▶ AIM OF THE EXERCISE
Among the lines of data below, reproduce only those from the one with "2215,1187 2229,1174 2295,1246" through the one with "<!-- secondary -->", exactly as they stand, both ends included.
*** WORKING DATA Section Begins ***
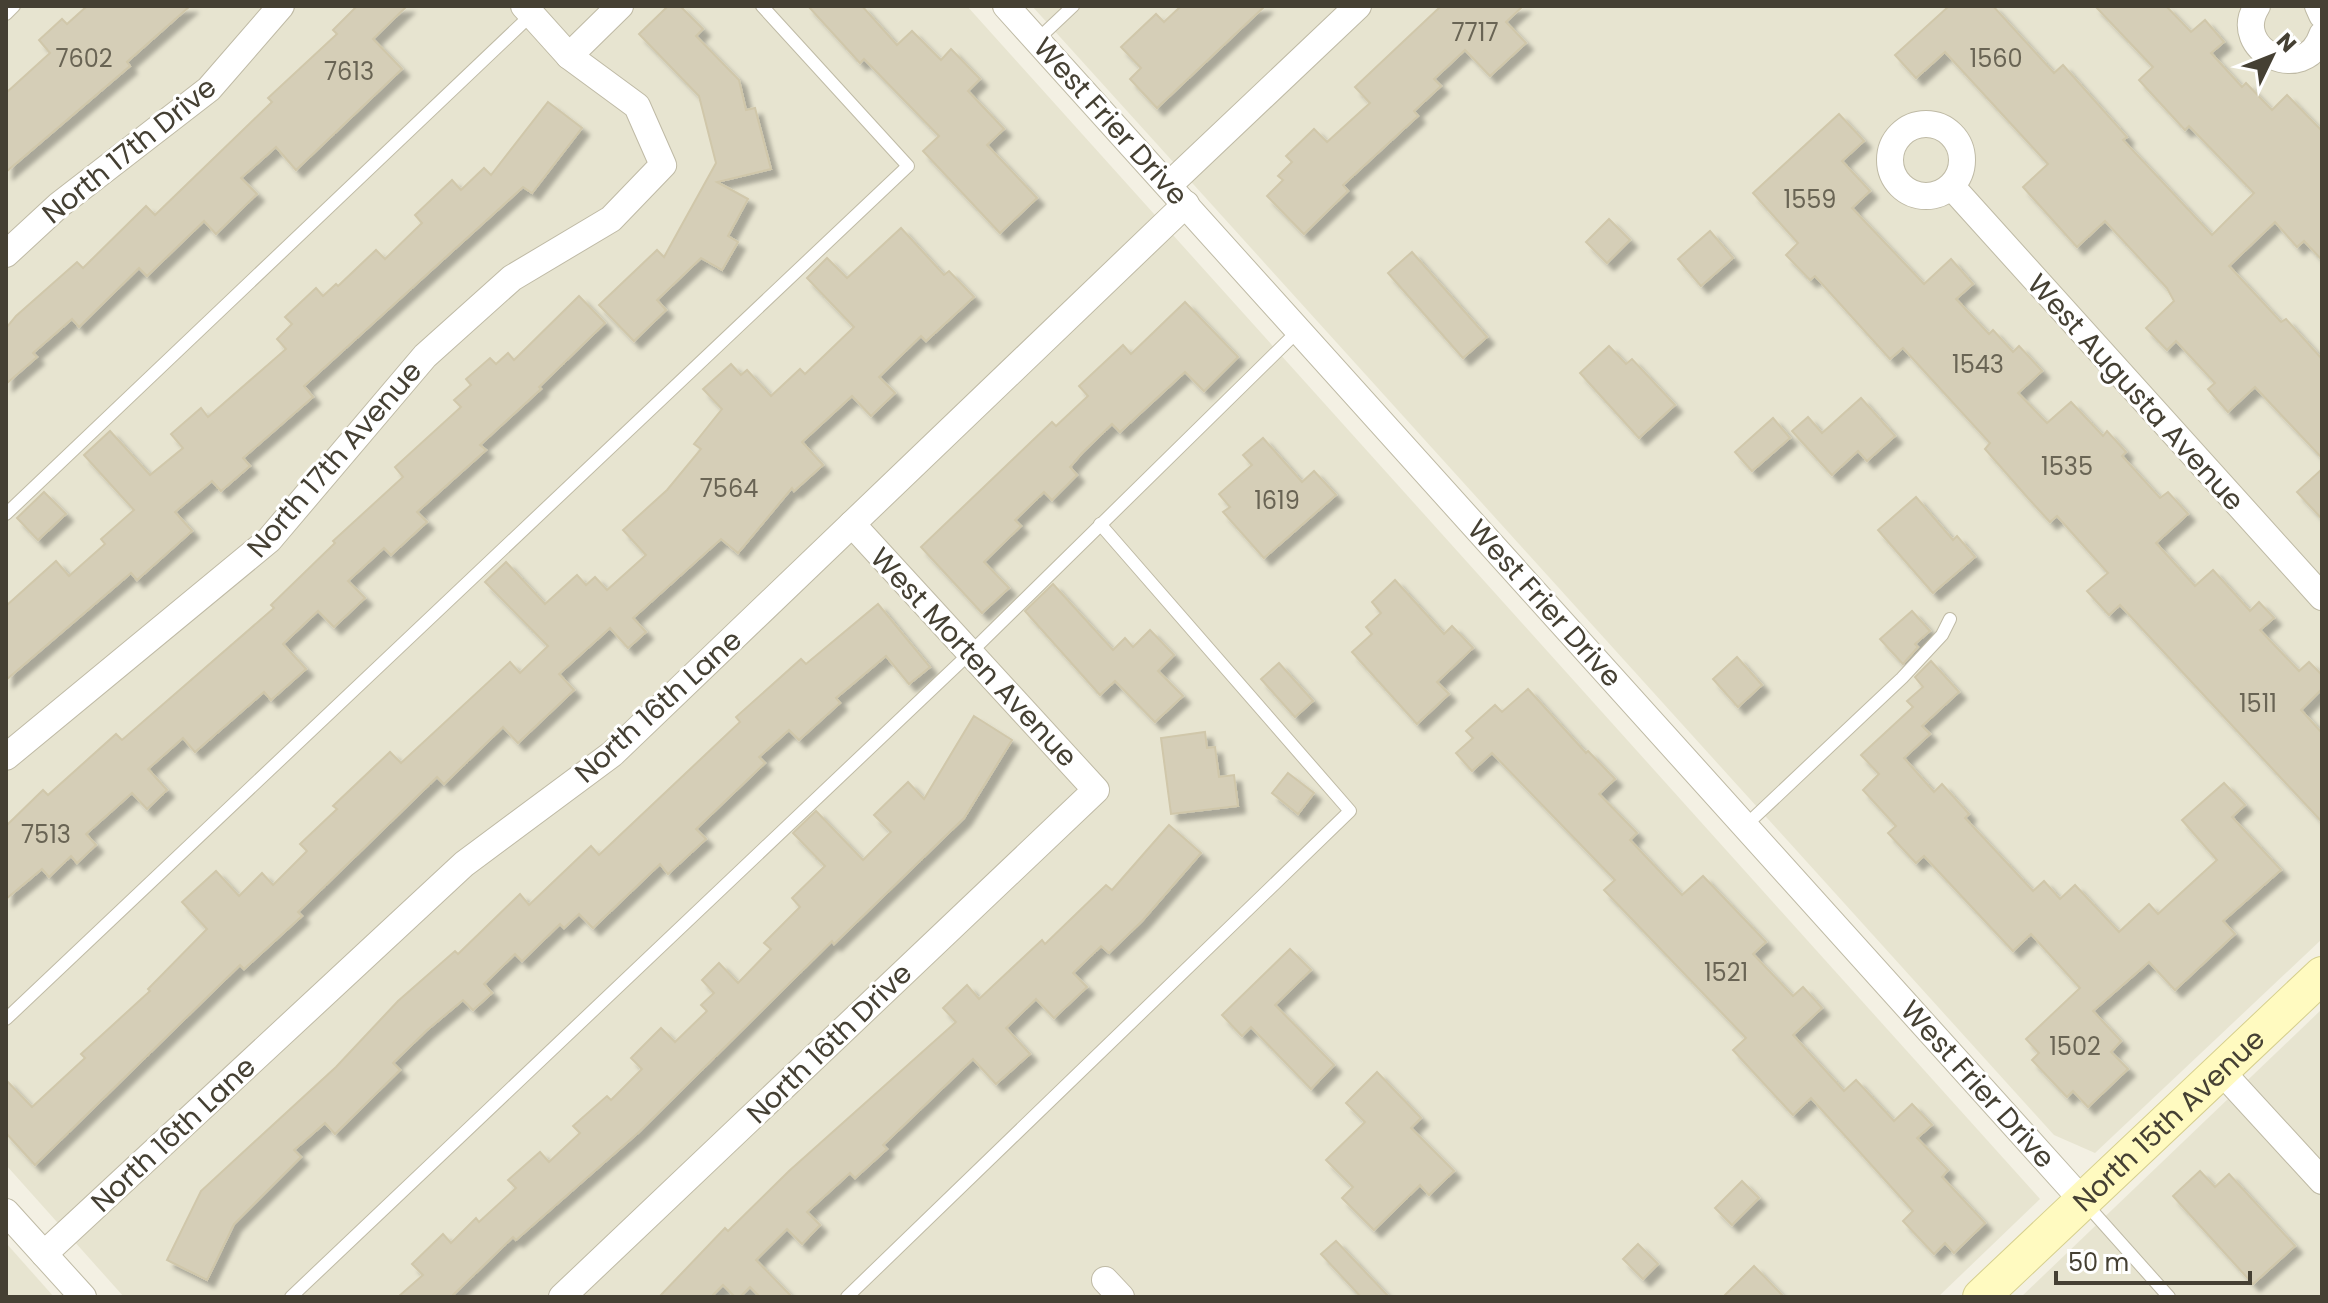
<svg xmlns="http://www.w3.org/2000/svg" width="2328" height="1303" viewBox="0 0 2328 1303" font-family="Poppins,sans-serif">
	<style>
		.residential { fill: #e7e4d0 }
		.building { fill: #d5ceb7; stroke: #d0c7aa; stroke-width: 2; filter: url(#shadow) }
		.lines { fill: none; stroke-linecap: round; stroke-linejoin: round }
		.lane-casing { stroke: #bfbaa5; stroke-width: 14 }
		.street-casing { stroke: #bfbaa5; stroke-width: 28 }
		.secondary-casing { stroke: #d6cf8e; stroke-width: 38 }
		.lane { stroke: #fff; stroke-width: 12 }
		.street { stroke: #fff; stroke-width: 26 }
		.secondary { stroke: #fffac0; stroke-width: 36 }
		.labels { text-anchor: middle; stroke-width: 6; stroke-linejoin: round; paint-order: stroke }
		.number-label { font-size: 24px; fill: #696454 }
		.street-label { font-size: 28px; fill: #454033; stroke: #fff }
	</style>
	<defs>
		<filter id="shadow"><feDropShadow dx="7" dy="7" stdDeviation="2" flood-color="#0004"/></filter>
	</defs>
	<rect width="100%" height="100%" fill="#f3f0e3"/>
	<!-- residential -->
	<g class="residential">
		<polygon points="6,6 967,6 2040,1199 1938,1297 124,1297 6,1165"/>
		<polygon points="1032,6 2322,6 2322,939 2095,1153 2054,1135"/>
		<polygon points="2322,1009 2322,1297 2021,1297"/>
		<polygon points="6,1243 54,1297 6,1297"/>
	</g>
	<!-- building -->
	<g class="building">
		<polygon points="87,6 190,6 127,62 130,66 6,172 6,93 50,53 39,40 62,19 67,24"/>
		<polygon points="357,6 407,6 373,39 402,69 296,170 276,147 241,178 257,194 216,234 204,221 147,276 139,268 79,327 72,319 33,353 37,357 6,384 6,328 16,316 77,262 83,268 146,206 155,215 272,102 268,98 337,34 333,30"/>
		<polygon points="668,6 680,6 703,29 696,36 739,80 746,110 755,108 771,169 717,182 748,199 728,236 738,242 722,270 701,258 657,300 666,310 634,341 599,305 657,250 664,257 716,163 699,96 639,34"/>
		<polygon points="808,6 862,6 897,45 912,31 941,60 951,49 980,79 968,91 1004,129 987,145 1037,198 1000,233 923,151 939,136 864,59 860,63"/>
		<polygon points="1181,6 1265,6 1157,108 1130,79 1141,68 1121,47 1156,14 1164,22"/>
		<polygon points="1441,6 1523,6 1506,22 1526,43 1490,76 1465,50 1434,79 1441,86 1414,111 1418,116 1343,185 1348,191 1304,234 1267,196 1283,180 1278,176 1292,162 1286,156 1314,129 1327,142 1370,103 1355,87"/>
		<polygon points="1949,6 1993,6 2054,73 2063,65 2127,137 2123,140 2212,235 2254,193 2189,126 2185,130 2139,80 2153,67 2095,6 2166,6 2191,32 2205,20 2224,42 2211,53 2242,87 2246,83 2272,110 2287,95 2322,131 2322,260 2304,241 2297,247 2275,222 2229,266 2281,322 2286,319 2322,359 2322,458 2255,387 2228,412 2208,389 2215,383 2176,341 2167,350 2146,328 2174,301 2167,288 2105,221 2077,247 2023,187 2048,164 1945,52 1916,78 1895,55"/>
		<polygon points="548,102 582,128 532,193 523,187 304,386 313,397 243,458 250,466 221,491 212,481 175,512 192,531 137,580 131,573 6,680 6,606 56,561 69,576 105,544 101,539 134,510 84,455 110,431 150,475 183,448 171,434 201,408 208,417 286,349 277,339 292,324 285,317 316,288 323,296 336,284 338,286 376,250 385,259 422,223 415,215 452,180 461,190 484,168 491,175"/>
		<polygon points="1839,114 1864,141 1842,161 1870,191 1852,208 1924,284 1951,259 1973,284 1956,299 1989,334 1993,330 2013,352 2019,346 2042,371 2018,393 2047,423 2071,402 2103,436 2107,431 2126,452 2122,456 2160,498 2168,492 2188,514 2156,543 2195,586 2213,570 2250,611 2259,602 2274,618 2260,630 2299,671 2309,662 2322,675 2322,689 2301,710 2322,733 2322,822 2120,605 2109,615 2087,591 2108,573 2057,516 2050,522 2028,498 1985,449 1990,443 1903,348 1890,359 1815,276 1810,280 1786,255 1798,243 1753,193"/>
		<polygon points="1609,219 1630,240 1607,263 1586,242"/>
		<polygon points="901,228 944,275 949,271 974,297 926,341 921,336 879,377 895,393 871,416 852,396 802,442 823,465 794,491 792,488 738,553 721,539 633,618 646,632 628,648 610,628 559,674 574,690 518,743 503,727 444,784 437,777 298,912 302,916 244,969 240,965 35,1165 6,1133 6,1080 32,1107 85,1058 81,1054 150,991 148,989 207,929 182,902 216,871 239,896 262,873 273,885 307,851 300,844 337,809 333,806 390,752 401,763 510,662 520,673 548,646 485,582 506,562 545,604 577,575 586,585 595,577 607,590 646,555 623,530 667,490 701,449 694,444 722,409 703,389 731,364 741,375 747,370 771,396 800,369 805,374 854,327 807,278 827,258 847,278"/>
		<polygon points="1710,231 1733,258 1701,286 1678,259"/>
		<polygon points="1412,252 1487,337 1463,358 1388,273"/>
		<polygon points="579,296 605,323 539,387 541,389 480,445 486,450 417,512 427,522 391,555 384,548 348,581 365,598 334,627 318,611 283,644 306,669 271,700 264,692 195,752 183,738 148,769 167,790 147,809 132,793 86,834 96,845 77,863 71,856 49,877 42,869 6,899 6,826 43,790 48,795 116,734 122,740 274,608 271,605 335,543 333,541 403,477 395,467 461,407 454,400 471,385 466,379 490,358 496,364 508,353 514,360"/>
		<polygon points="1185,302 1238,357 1204,391 1185,372 1120,432 1112,424 1082,453 1070,467 1077,475 1052,500 1044,492 1015,520 1021,526 984,562 1009,588 982,613 921,547 1052,422 1056,426 1088,396 1079,386 1123,345 1131,354"/>
		<polygon points="1609,346 1626,364 1632,359 1675,405 1639,438 1580,373"/>
		<polygon points="1861,398 1895,436 1867,461 1858,451 1832,475 1792,431 1808,417 1822,433"/>
		<polygon points="1773,418 1790,438 1752,471 1735,452"/>
		<polygon points="1263,438 1302,482 1314,471 1336,495 1264,558 1223,512 1230,507 1219,494 1252,465 1243,455"/>
		<polygon points="2322,469 2322,519 2297,492"/>
		<polygon points="44,492 66,514 38,540 17,518"/>
		<polygon points="1916,497 1953,540 1957,536 1975,557 1933,593 1878,530"/>
		<polygon points="1395,580 1444,634 1452,626 1473,648 1437,682 1449,694 1417,724 1352,652 1372,634 1366,627 1381,613 1372,602"/>
		<polygon points="1053,584 1113,650 1125,638 1133,647 1150,630 1174,655 1158,671 1183,696 1155,722 1115,681 1100,695 1025,611"/>
		<polygon points="878,604 930,667 909,684 886,656 836,698 840,703 799,740 789,730 759,757 765,763 696,829 706,839 668,874 660,864 593,928 579,914 564,928 560,924 522,961 515,954 484,984 492,993 473,1010 463,1000 426,1031 393,1063 400,1070 335,1134 325,1123 294,1150 301,1157 234,1224 207,1280 167,1260 201,1191 336,1067 398,1001 455,951 458,954 520,894 529,905 591,846 599,855 740,722 736,717 801,659 806,664"/>
		<polygon points="1912,611 1930,631 1915,644 1918,647 1903,664 1880,639"/>
		<polygon points="1737,657 1762,685 1738,707 1713,679"/>
		<polygon points="1931,661 1959,692 1922,726 1930,734 1904,758 1934,792 1942,784 1969,814 1965,818 2033,891 2044,881 2060,899 2075,885 2119,932 2149,904 2158,914 2217,860 2182,820 2224,783 2245,805 2232,817 2281,870 2223,921 2235,934 2175,990 2149,962 2093,1011 2121,1041 2111,1052 2128,1069 2088,1107 2073,1091 2067,1097 2032,1060 2039,1053 2026,1039 2080,988 2031,934 2013,951 1924,856 1916,863 1888,833 1896,826 1863,790 1879,774 1861,755 1913,707 1907,701 1923,687 1915,677"/>
		<polygon points="1279,663 1313,701 1295,717 1261,679"/>
		<polygon points="1528,689 1586,753 1588,751 1615,779 1599,794 1637,833 1630,840 1682,895 1703,876 1766,942 1753,954 1793,996 1803,987 1822,1008 1793,1035 1844,1091 1856,1080 1894,1121 1912,1104 1932,1125 1917,1138 1948,1170 1942,1177 1985,1223 1954,1253 1945,1243 1934,1254 1903,1221 1913,1211 1811,1098 1793,1115 1733,1050 1746,1038 1604,890 1615,880 1492,753 1472,771 1456,753 1473,738 1466,731 1495,705 1502,712"/>
		<polygon points="974,716 1012,740 964,818 834,944 832,941 639,1132 516,1240 513,1237 451,1297 398,1297 423,1275 412,1264 443,1234 451,1243 476,1218 479,1222 516,1188 508,1180 540,1152 549,1162 580,1133 573,1126 607,1096 611,1100 642,1069 631,1058 661,1028 675,1042 707,1011 701,1005 714,993 702,980 719,963 738,983 771,949 764,943 800,907 792,898 825,866 793,833 816,811 863,860 891,832 874,815 908,782 924,799"/>
		<polygon points="1205,732 1207,748 1215,747 1219,777 1234,775 1238,806 1171,814 1161,738"/>
		<polygon points="1288,773 1314,793 1298,814 1272,793"/>
		<polygon points="1169,825 1201,853 1142,921 1109,953 1101,946 1073,973 1087,987 1054,1018 1036,999 1006,1028 1030,1054 996,1084 973,1059 883,1145 887,1149 855,1178 850,1173 807,1212 820,1225 802,1244 787,1229 756,1260 792,1297 760,1297 750,1287 740,1297 735,1297 723,1285 711,1297 659,1297 725,1228 728,1231 789,1171 956,1022 943,1008 967,985 979,999 1042,940 1045,944 1106,885 1112,890"/>
		<polygon points="1290,949 1311,970 1275,1005 1334,1065 1311,1089 1251,1027 1242,1036 1222,1015"/>
		<polygon points="1377,1072 1421,1118 1411,1128 1454,1171 1429,1195 1420,1185 1374,1230 1342,1198 1353,1187 1326,1160 1365,1122 1346,1103"/>
		<polygon points="2200,1171 2215,1187 2229,1174 2295,1246 2253,1284 2173,1196"/>
		<polygon points="1742,1181 1759,1198 1732,1225 1715,1208"/>
		<polygon points="1336,1241 1389,1297 1361,1297 1321,1254"/>
		<polygon points="1638,1244 1658,1264 1643,1279 1623,1259"/>
		<polygon points="1754,1266 1784,1297 1723,1297"/>
	</g>
	<g class="lines">
		<defs>
			<g id="lane">
				<polyline points="6,14 14,6"/>
				<polyline points="1037,40 1073,6"/>
				<polyline points="6,514 531,15"/>
				<polyline points="1745,826 1902,678 1942,635 1950,619"/>
				<polyline points="6,1019 908,166 762,6"/>
				<polyline points="2086,1204 2169,1297"/>
				<polyline points="291,1297 970,653 1299,330"/>
				<polyline points="847,1297 1350,811 1100,524"/>
			</g>
			<g id="street">
				<polyline points="1006,6 2082,1200"/>
				<path d="M2257,6C2229,50 2305,86 2322,35"/>
				<polyline points="2318,6 2322,15"/>
				<polyline points="569,56 620,6"/>
				<circle cx="1926" cy="160" r="36"/>
				<polyline points="1169,185 1358,6"/>
				<polyline points="1952,187 2322,597"/>
				<polyline points="6,254 59,205 209,89 281,6"/>
				<polyline points="6,757 269,540 425,356 512,278 611,219 663,165 637,106 569,56 524,6"/>
				<polyline points="2221,1071 2322,1181"/>
				<polyline points="6,1212 83,1297"/>
				<polyline points="44,1254 464,864 612,754 1186,204"/>
				<polyline points="1105,1280 1121,1297"/>
				<polyline points="562,1297 1096,790 852,524"/>
			</g>
			<g id="secondary">
				<path id="s1" d="M1981,1297L2322,975"/>
			</g>
		</defs>
		<!-- lane casing -->
		<use href="#lane" class="lane-casing"/>
		<!-- street casing -->
		<use href="#street" class="street-casing"/>
		<!-- secondary casing -->
		<use href="#secondary" class="secondary-casing"/>
		<!-- lane -->
		<use href="#lane" class="lane"/>
		<!-- street -->
		<use href="#street" class="street"/>
		<!-- secondary -->
		<use href="#secondary" class="secondary"/>
	</g>
	<g class="labels">
		<!-- number labels -->
		<g class="number-label">
			<text x="1475" y="41">7717</text>
			<text x="84" y="67">7602</text>
			<text x="1996" y="67">1560</text>
			<text x="349" y="80">7613</text>
			<text x="1810" y="208">1559</text>
			<text x="1978" y="373">1543</text>
			<text x="2067" y="475">1535</text>
			<text x="729" y="497">7564</text>
			<text x="1277" y="509">1619</text>
			<text x="2258" y="712">1511</text>
			<text x="46" y="843">7513</text>
			<text x="1726" y="981">1521</text>
			<text x="2075" y="1055">1502</text>
		</g>
		<!-- street labels -->
		<g class="street-label">
			<text transform="translate(1111 121) rotate(48)" y="10">West Frier Drive</text>
			<text transform="translate(129 150) rotate(-39)" y="10">North 17th Drive</text>
			<text transform="translate(2136 392) rotate(48)" y="10">West Augusta Avenue</text>
			<text transform="translate(334 459) rotate(-49)" y="10">North 17th Avenue</text>
			<text transform="translate(1545 603) rotate(48)" y="10">West Frier Drive</text>
			<text transform="translate(974 657) rotate(47)" y="10">West Morten Avenue</text>
			<text transform="translate(658 706) rotate(-42)" y="10">North 16th Lane</text>
			<text transform="translate(829 1043) rotate(-44)" y="10">North 16th Drive</text>
			<text transform="translate(1978 1084) rotate(48)" y="10">West Frier Drive</text>
			<text dy="10" stroke="none"><textPath href="#s1" startOffset="258">North 15th Avenue</textPath></text>
			<text transform="translate(173 1134) rotate(-43)" y="10">North 16th Lane</text>
		</g>
	</g>
	<!-- border -->
	<rect width="2328" height="1303" fill="none" stroke="#454033" stroke-width="16"/>
	<!-- north arrow -->
	<g transform="translate(2272 56) rotate(47)" stroke="#ffffff" stroke-width="6" paint-order="stroke">
	<path d="M0-6L14 30L0 20L-14 30Z" fill="#454033"/>
	<text y="-12" font-size="22" font-weight="bold" text-anchor="middle" fill="#454033">N</text>
	</g>
	<!-- scale -->
	<path d="M2056 1271v12h194v-12" fill="none" stroke="#454033" stroke-width="4"/>
	<text x="2068" y="1271" font-size="24" fill="#454033" stroke="#ffffff" stroke-width="6" paint-order="stroke">50 m</text>
</svg>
*** WORKING DATA Section Ends ***
▶ TASK OUTPUT
		<polygon points="2200,1171 2215,1187 2229,1174 2295,1246 2253,1284 2173,1196"/>
		<polygon points="1742,1181 1759,1198 1732,1225 1715,1208"/>
		<polygon points="1336,1241 1389,1297 1361,1297 1321,1254"/>
		<polygon points="1638,1244 1658,1264 1643,1279 1623,1259"/>
		<polygon points="1754,1266 1784,1297 1723,1297"/>
	</g>
	<g class="lines">
		<defs>
			<g id="lane">
				<polyline points="6,14 14,6"/>
				<polyline points="1037,40 1073,6"/>
				<polyline points="6,514 531,15"/>
				<polyline points="1745,826 1902,678 1942,635 1950,619"/>
				<polyline points="6,1019 908,166 762,6"/>
				<polyline points="2086,1204 2169,1297"/>
				<polyline points="291,1297 970,653 1299,330"/>
				<polyline points="847,1297 1350,811 1100,524"/>
			</g>
			<g id="street">
				<polyline points="1006,6 2082,1200"/>
				<path d="M2257,6C2229,50 2305,86 2322,35"/>
				<polyline points="2318,6 2322,15"/>
				<polyline points="569,56 620,6"/>
				<circle cx="1926" cy="160" r="36"/>
				<polyline points="1169,185 1358,6"/>
				<polyline points="1952,187 2322,597"/>
				<polyline points="6,254 59,205 209,89 281,6"/>
				<polyline points="6,757 269,540 425,356 512,278 611,219 663,165 637,106 569,56 524,6"/>
				<polyline points="2221,1071 2322,1181"/>
				<polyline points="6,1212 83,1297"/>
				<polyline points="44,1254 464,864 612,754 1186,204"/>
				<polyline points="1105,1280 1121,1297"/>
				<polyline points="562,1297 1096,790 852,524"/>
			</g>
			<g id="secondary">
				<path id="s1" d="M1981,1297L2322,975"/>
			</g>
		</defs>
		<!-- lane casing -->
		<use href="#lane" class="lane-casing"/>
		<!-- street casing -->
		<use href="#street" class="street-casing"/>
		<!-- secondary casing -->
		<use href="#secondary" class="secondary-casing"/>
		<!-- lane -->
		<use href="#lane" class="lane"/>
		<!-- street -->
		<use href="#street" class="street"/>
		<!-- secondary -->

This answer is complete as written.